Sadece hakikati değil, 1943 yılında Ocak gazetesindeki yazısındaki gibi insanı da arar Muzaffer Tayyip Uslu. Bu konuda oldukça hassas ve inatçıdır.

"Şiirde insanı aramak mürteci kafalı şovenlerin yaygaralarına ve terbiyesizce saldırmalarına kulak asmıyarak sırf Türk edebiyatının selâmeti için insanı aramak... İşte genç Türk şairlerinin parolası."

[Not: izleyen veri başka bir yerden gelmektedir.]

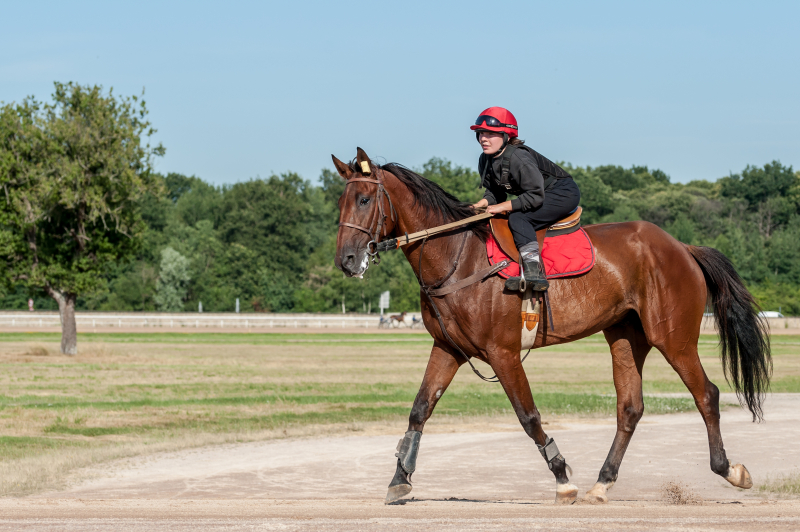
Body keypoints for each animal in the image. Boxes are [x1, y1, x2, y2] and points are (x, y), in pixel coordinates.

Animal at [330, 149, 768, 502]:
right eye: (341, 201)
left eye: (365, 199)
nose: (347, 260)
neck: (457, 256)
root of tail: (683, 248)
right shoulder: (449, 348)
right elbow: (419, 411)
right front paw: (399, 479)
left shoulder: (503, 353)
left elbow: (529, 417)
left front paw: (562, 477)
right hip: (626, 336)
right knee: (630, 408)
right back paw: (602, 483)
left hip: (673, 337)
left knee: (707, 395)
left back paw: (730, 470)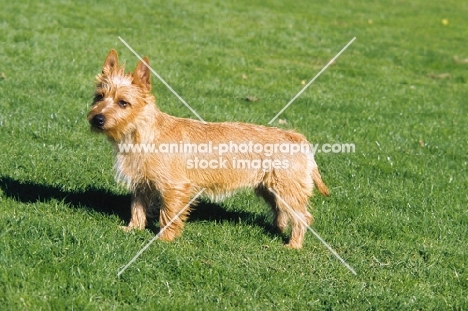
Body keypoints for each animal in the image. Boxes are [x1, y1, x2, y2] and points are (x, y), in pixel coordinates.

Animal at [88, 50, 330, 249]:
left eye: (123, 103)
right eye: (99, 96)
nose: (97, 119)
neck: (142, 133)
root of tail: (297, 137)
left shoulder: (175, 187)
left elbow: (169, 214)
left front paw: (165, 239)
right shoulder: (141, 183)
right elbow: (137, 207)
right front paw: (132, 229)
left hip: (287, 189)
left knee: (302, 217)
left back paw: (293, 245)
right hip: (270, 189)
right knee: (281, 212)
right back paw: (277, 230)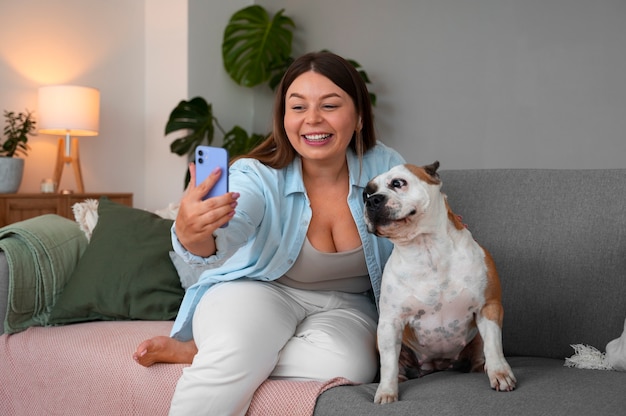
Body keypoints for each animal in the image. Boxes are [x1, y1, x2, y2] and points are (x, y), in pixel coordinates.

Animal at [364, 162, 516, 404]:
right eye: (365, 193)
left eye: (398, 183)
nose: (371, 200)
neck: (427, 249)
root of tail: (437, 365)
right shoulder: (390, 322)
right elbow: (388, 363)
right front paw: (386, 391)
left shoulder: (489, 307)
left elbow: (494, 347)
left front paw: (500, 374)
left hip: (476, 339)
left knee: (482, 353)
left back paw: (481, 368)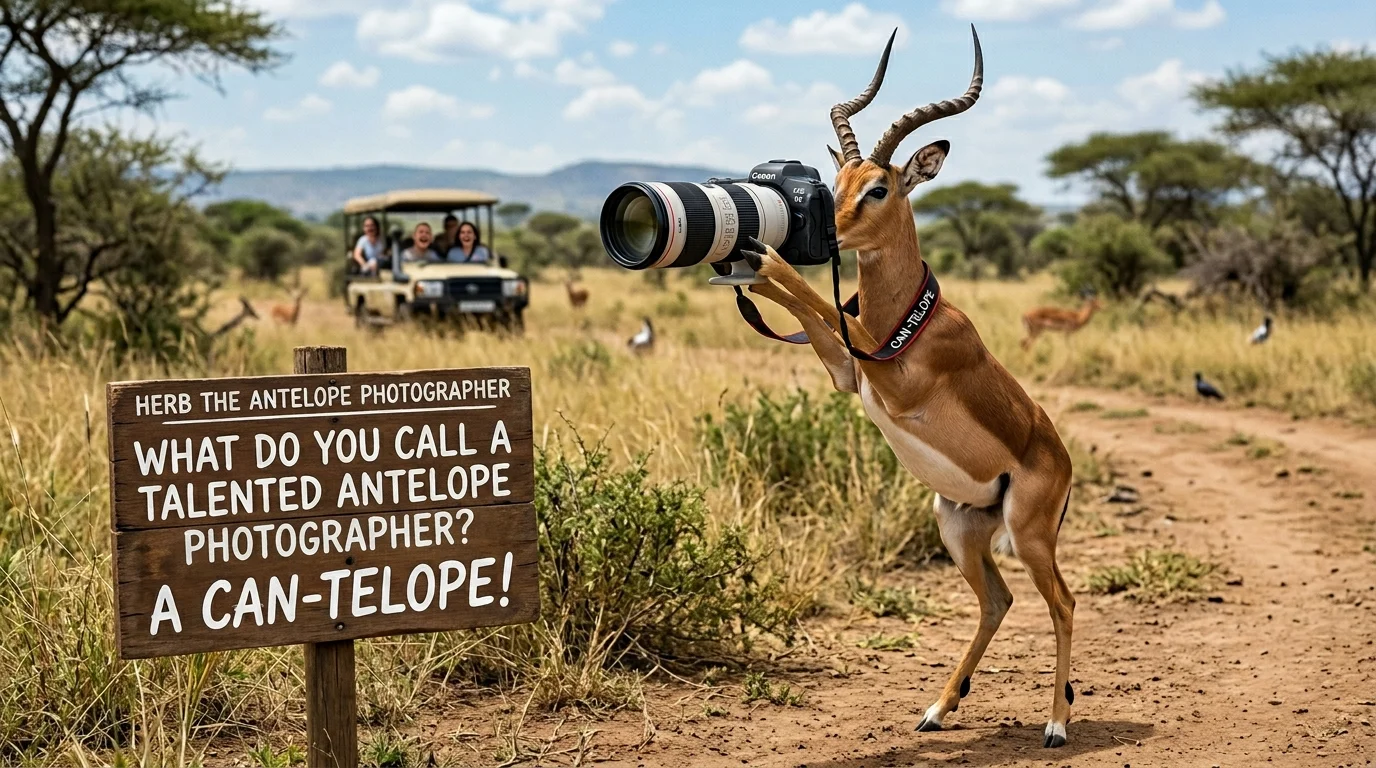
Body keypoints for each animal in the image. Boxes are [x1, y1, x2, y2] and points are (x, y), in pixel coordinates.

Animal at [738, 27, 1077, 748]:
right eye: (834, 182)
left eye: (879, 189)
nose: (828, 231)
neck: (909, 318)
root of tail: (1064, 464)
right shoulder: (851, 372)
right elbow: (819, 318)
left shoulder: (890, 378)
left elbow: (817, 298)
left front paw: (764, 254)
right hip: (958, 526)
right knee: (998, 601)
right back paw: (936, 710)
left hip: (1031, 536)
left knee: (1062, 601)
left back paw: (1057, 724)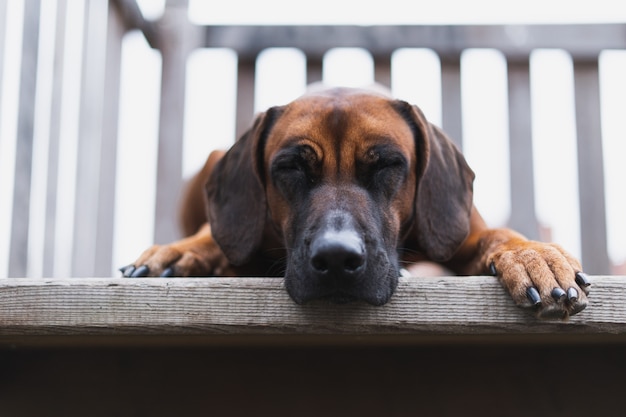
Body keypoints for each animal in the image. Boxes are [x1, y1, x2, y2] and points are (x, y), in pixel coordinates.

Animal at [119, 86, 588, 316]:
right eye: (291, 167)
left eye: (387, 164)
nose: (336, 259)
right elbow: (212, 236)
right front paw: (185, 251)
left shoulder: (462, 227)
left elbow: (498, 235)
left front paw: (532, 255)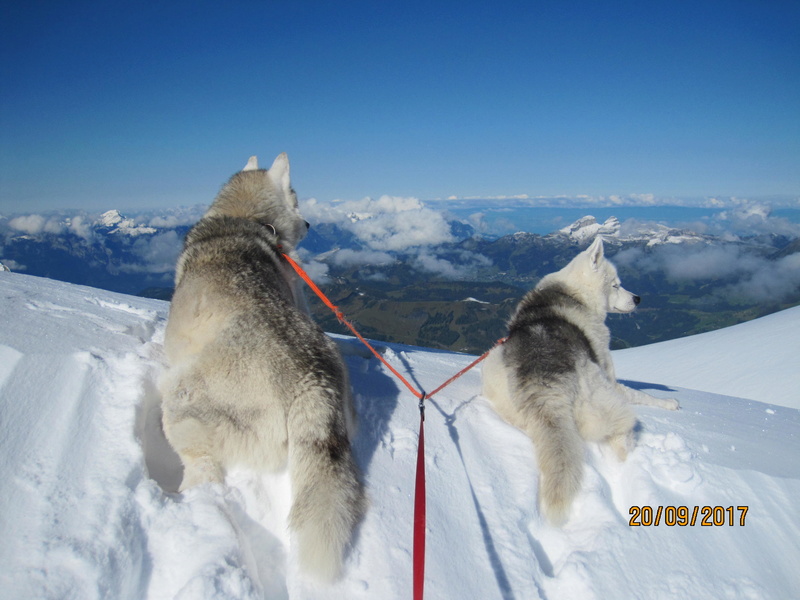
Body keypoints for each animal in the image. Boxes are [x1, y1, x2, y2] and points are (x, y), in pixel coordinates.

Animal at [161, 155, 368, 580]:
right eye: (297, 198)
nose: (310, 225)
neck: (248, 220)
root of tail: (312, 380)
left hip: (179, 397)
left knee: (203, 467)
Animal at [484, 237, 680, 524]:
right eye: (616, 285)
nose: (638, 298)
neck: (575, 295)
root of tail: (543, 378)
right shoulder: (610, 376)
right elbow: (642, 394)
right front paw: (668, 403)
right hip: (603, 397)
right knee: (621, 434)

"Şimdilik", Yapı Kredi Yayınları tarafından Şubat 2013'te yayımlandı, 1 ay sonrasında 2. baskısını yaptı. Bunu şaşırmak yerine bu yazıdaki ilk paragrafı okuyabilir, belki bu fakire hak verebilirsiniz. Kitapta Muzaffer Tayyip Uslu'nun kitaplaşmış tüm şiirleri dışında ek bölümünde, kitaplaşmamış şiirlerini ve yazılarını bulabilirsiniz. Bu yazıların arasında öyle bir yazı var ki, bugün hâlâ kıymetini bilemediğimiz dostlukların ve dostların belki kıymetini bizlere yeniden anlatabilir. Rüştü Onur için yazılmıştır bu yazı...

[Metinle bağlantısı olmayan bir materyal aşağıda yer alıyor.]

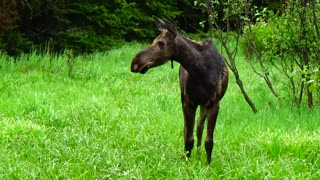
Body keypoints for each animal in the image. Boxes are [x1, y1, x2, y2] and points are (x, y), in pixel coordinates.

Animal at [131, 16, 229, 165]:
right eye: (154, 41)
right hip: (185, 98)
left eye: (161, 43)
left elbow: (209, 141)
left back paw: (199, 155)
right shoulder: (189, 102)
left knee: (199, 127)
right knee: (188, 129)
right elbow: (188, 138)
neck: (200, 71)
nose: (135, 63)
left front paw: (207, 164)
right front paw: (187, 163)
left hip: (203, 104)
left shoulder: (214, 103)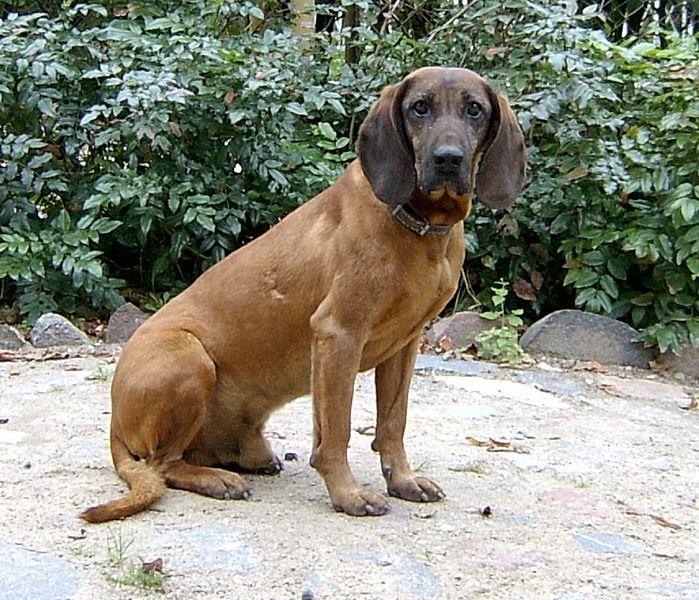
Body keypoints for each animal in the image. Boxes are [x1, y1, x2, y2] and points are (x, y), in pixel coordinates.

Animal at [80, 65, 524, 524]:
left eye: (474, 109)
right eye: (420, 107)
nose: (448, 159)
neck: (419, 226)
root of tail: (114, 425)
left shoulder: (405, 344)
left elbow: (392, 424)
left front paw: (402, 480)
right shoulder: (338, 334)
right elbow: (337, 432)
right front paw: (348, 493)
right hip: (188, 356)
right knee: (162, 465)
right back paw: (215, 479)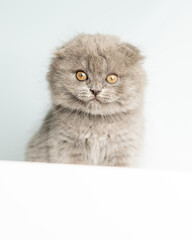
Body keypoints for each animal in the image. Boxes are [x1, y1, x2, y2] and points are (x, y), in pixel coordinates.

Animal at [25, 33, 146, 167]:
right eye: (81, 75)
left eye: (112, 78)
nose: (95, 90)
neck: (97, 124)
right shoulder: (65, 144)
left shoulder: (123, 149)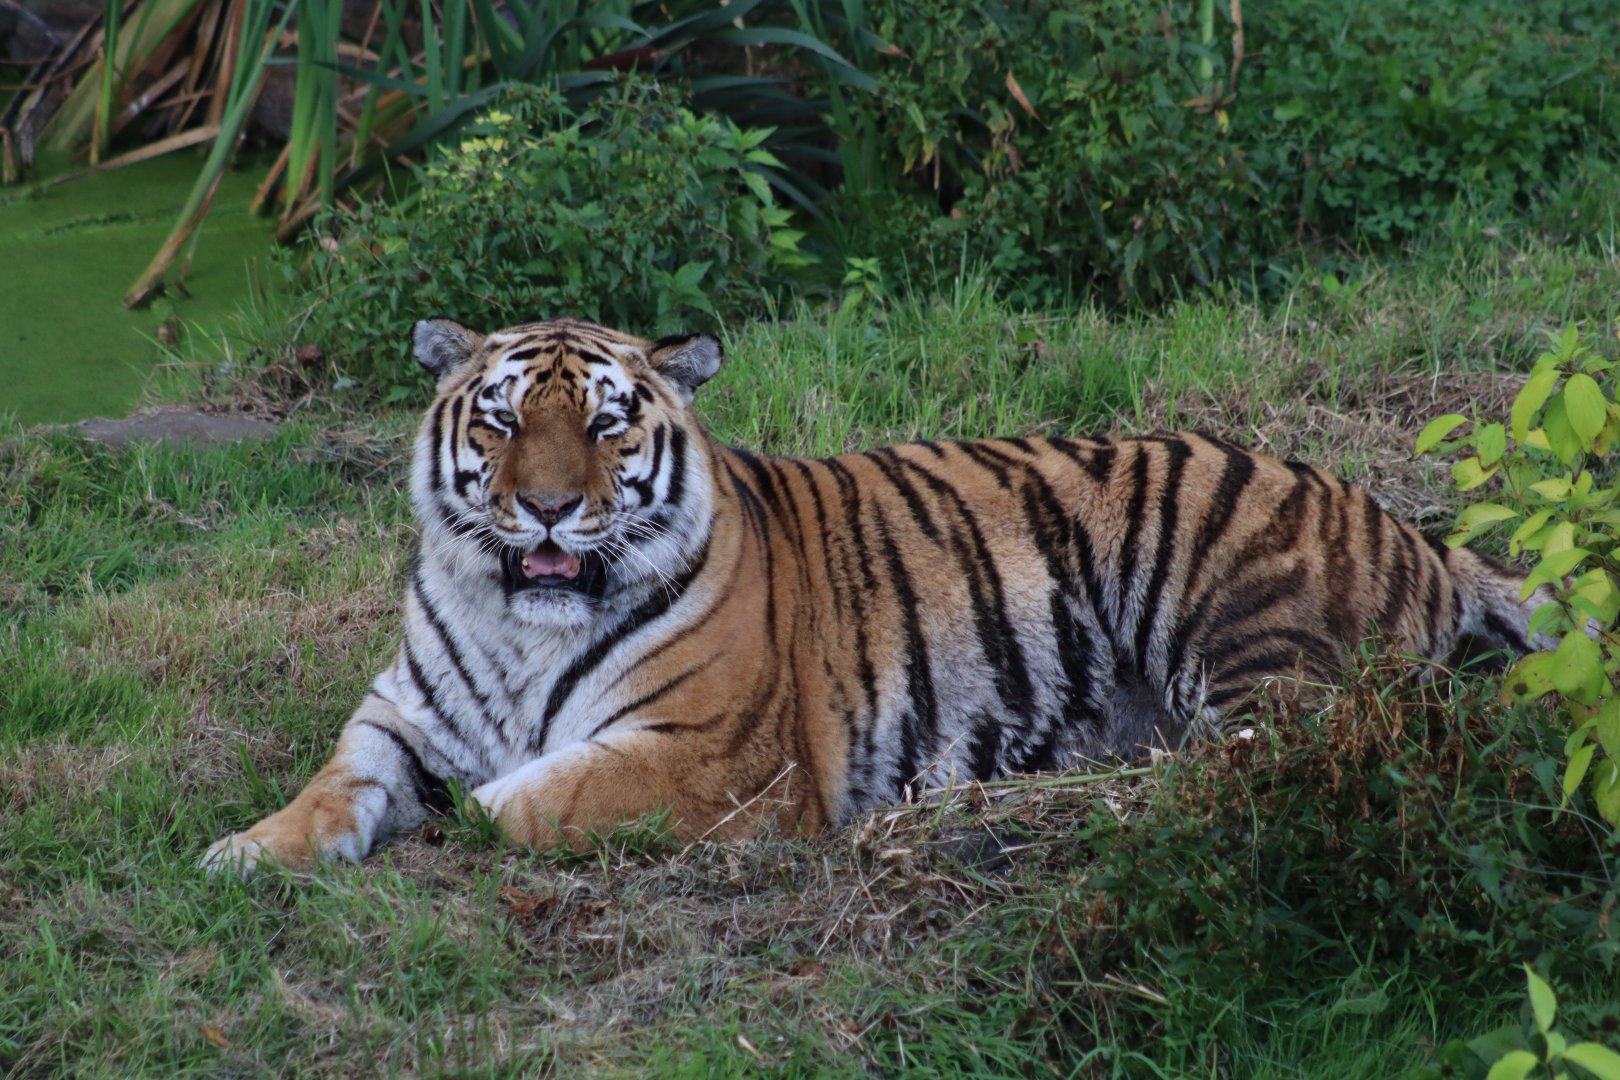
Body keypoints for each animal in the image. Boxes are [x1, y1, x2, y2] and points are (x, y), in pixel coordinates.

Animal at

"Rüştü ölmüş... Demek ben artık, Rüştü gelirse; şöyle yaparız, böyle yaparız, diye hülyalara dalamıyacağım... Demek artık, bu şehrin caddelerinde dolaştığımız ve yeni yazdığımız şiirleri birbirimize okumak için deliler gibi sokaklara düştüğümüz günler, bulutu bulut, ağacı ağaç, denizi deniz olarak seyrettiğimiz saatler, sırf şiirden bahsederek sabahladığımız geceler birer hâtıra oldu. Rüştü ölmüş... Ve ben daha şimdiden insanları yorulmadan sokakları yorulan bu küçük şehirde yalnızlığımı hissetmeye başladım."

Siz hazır yutkunmuşken, bir de "Rüştü'den Gelen Mektup" adlı şiire bakalım.

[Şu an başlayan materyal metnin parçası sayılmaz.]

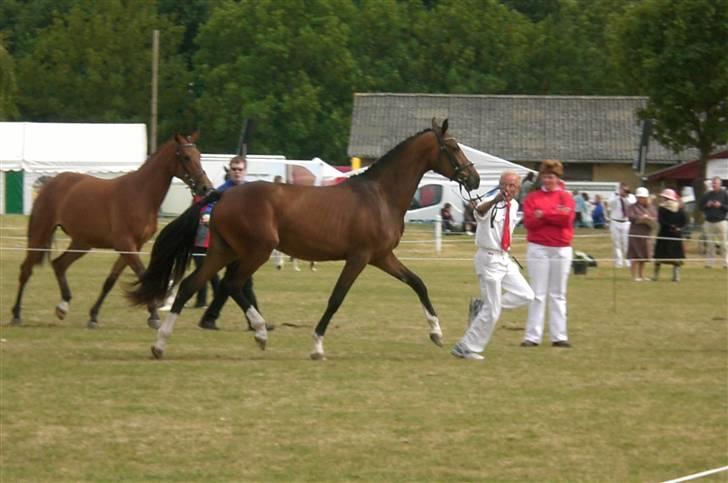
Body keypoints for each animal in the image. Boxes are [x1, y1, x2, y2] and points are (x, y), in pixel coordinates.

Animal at [11, 132, 213, 328]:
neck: (141, 194)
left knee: (59, 264)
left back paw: (63, 306)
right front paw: (154, 316)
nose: (206, 187)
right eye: (186, 157)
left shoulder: (133, 247)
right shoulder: (126, 245)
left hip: (82, 243)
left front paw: (93, 316)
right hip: (40, 234)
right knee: (26, 270)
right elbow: (143, 276)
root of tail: (51, 183)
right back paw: (16, 314)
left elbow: (111, 280)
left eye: (199, 155)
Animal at [128, 118, 480, 360]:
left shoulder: (383, 257)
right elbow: (336, 298)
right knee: (232, 285)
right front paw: (317, 346)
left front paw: (436, 332)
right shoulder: (360, 258)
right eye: (452, 147)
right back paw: (260, 333)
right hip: (256, 251)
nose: (474, 178)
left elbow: (418, 283)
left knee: (191, 285)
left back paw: (160, 344)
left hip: (222, 251)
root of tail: (222, 195)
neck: (380, 196)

"Söyle sarı saçlı daktiloya
Ben yokum artık
Vefasız dostlara hatırlat
Kimseye kalmaz o dünya."

Son olarak, daima insanı arayan ve bunu sade bir şekilde söyleyen, şiir yolu Yunus Emre'den de geçmiş, çaresiz bir hastalığın mağlubu olmuş şairin hakkını, Andre Gide'ın "Sanatkâr güzel odalar yapsın, okuyucu ona kiracı bulur" sözüyle teslim edelim.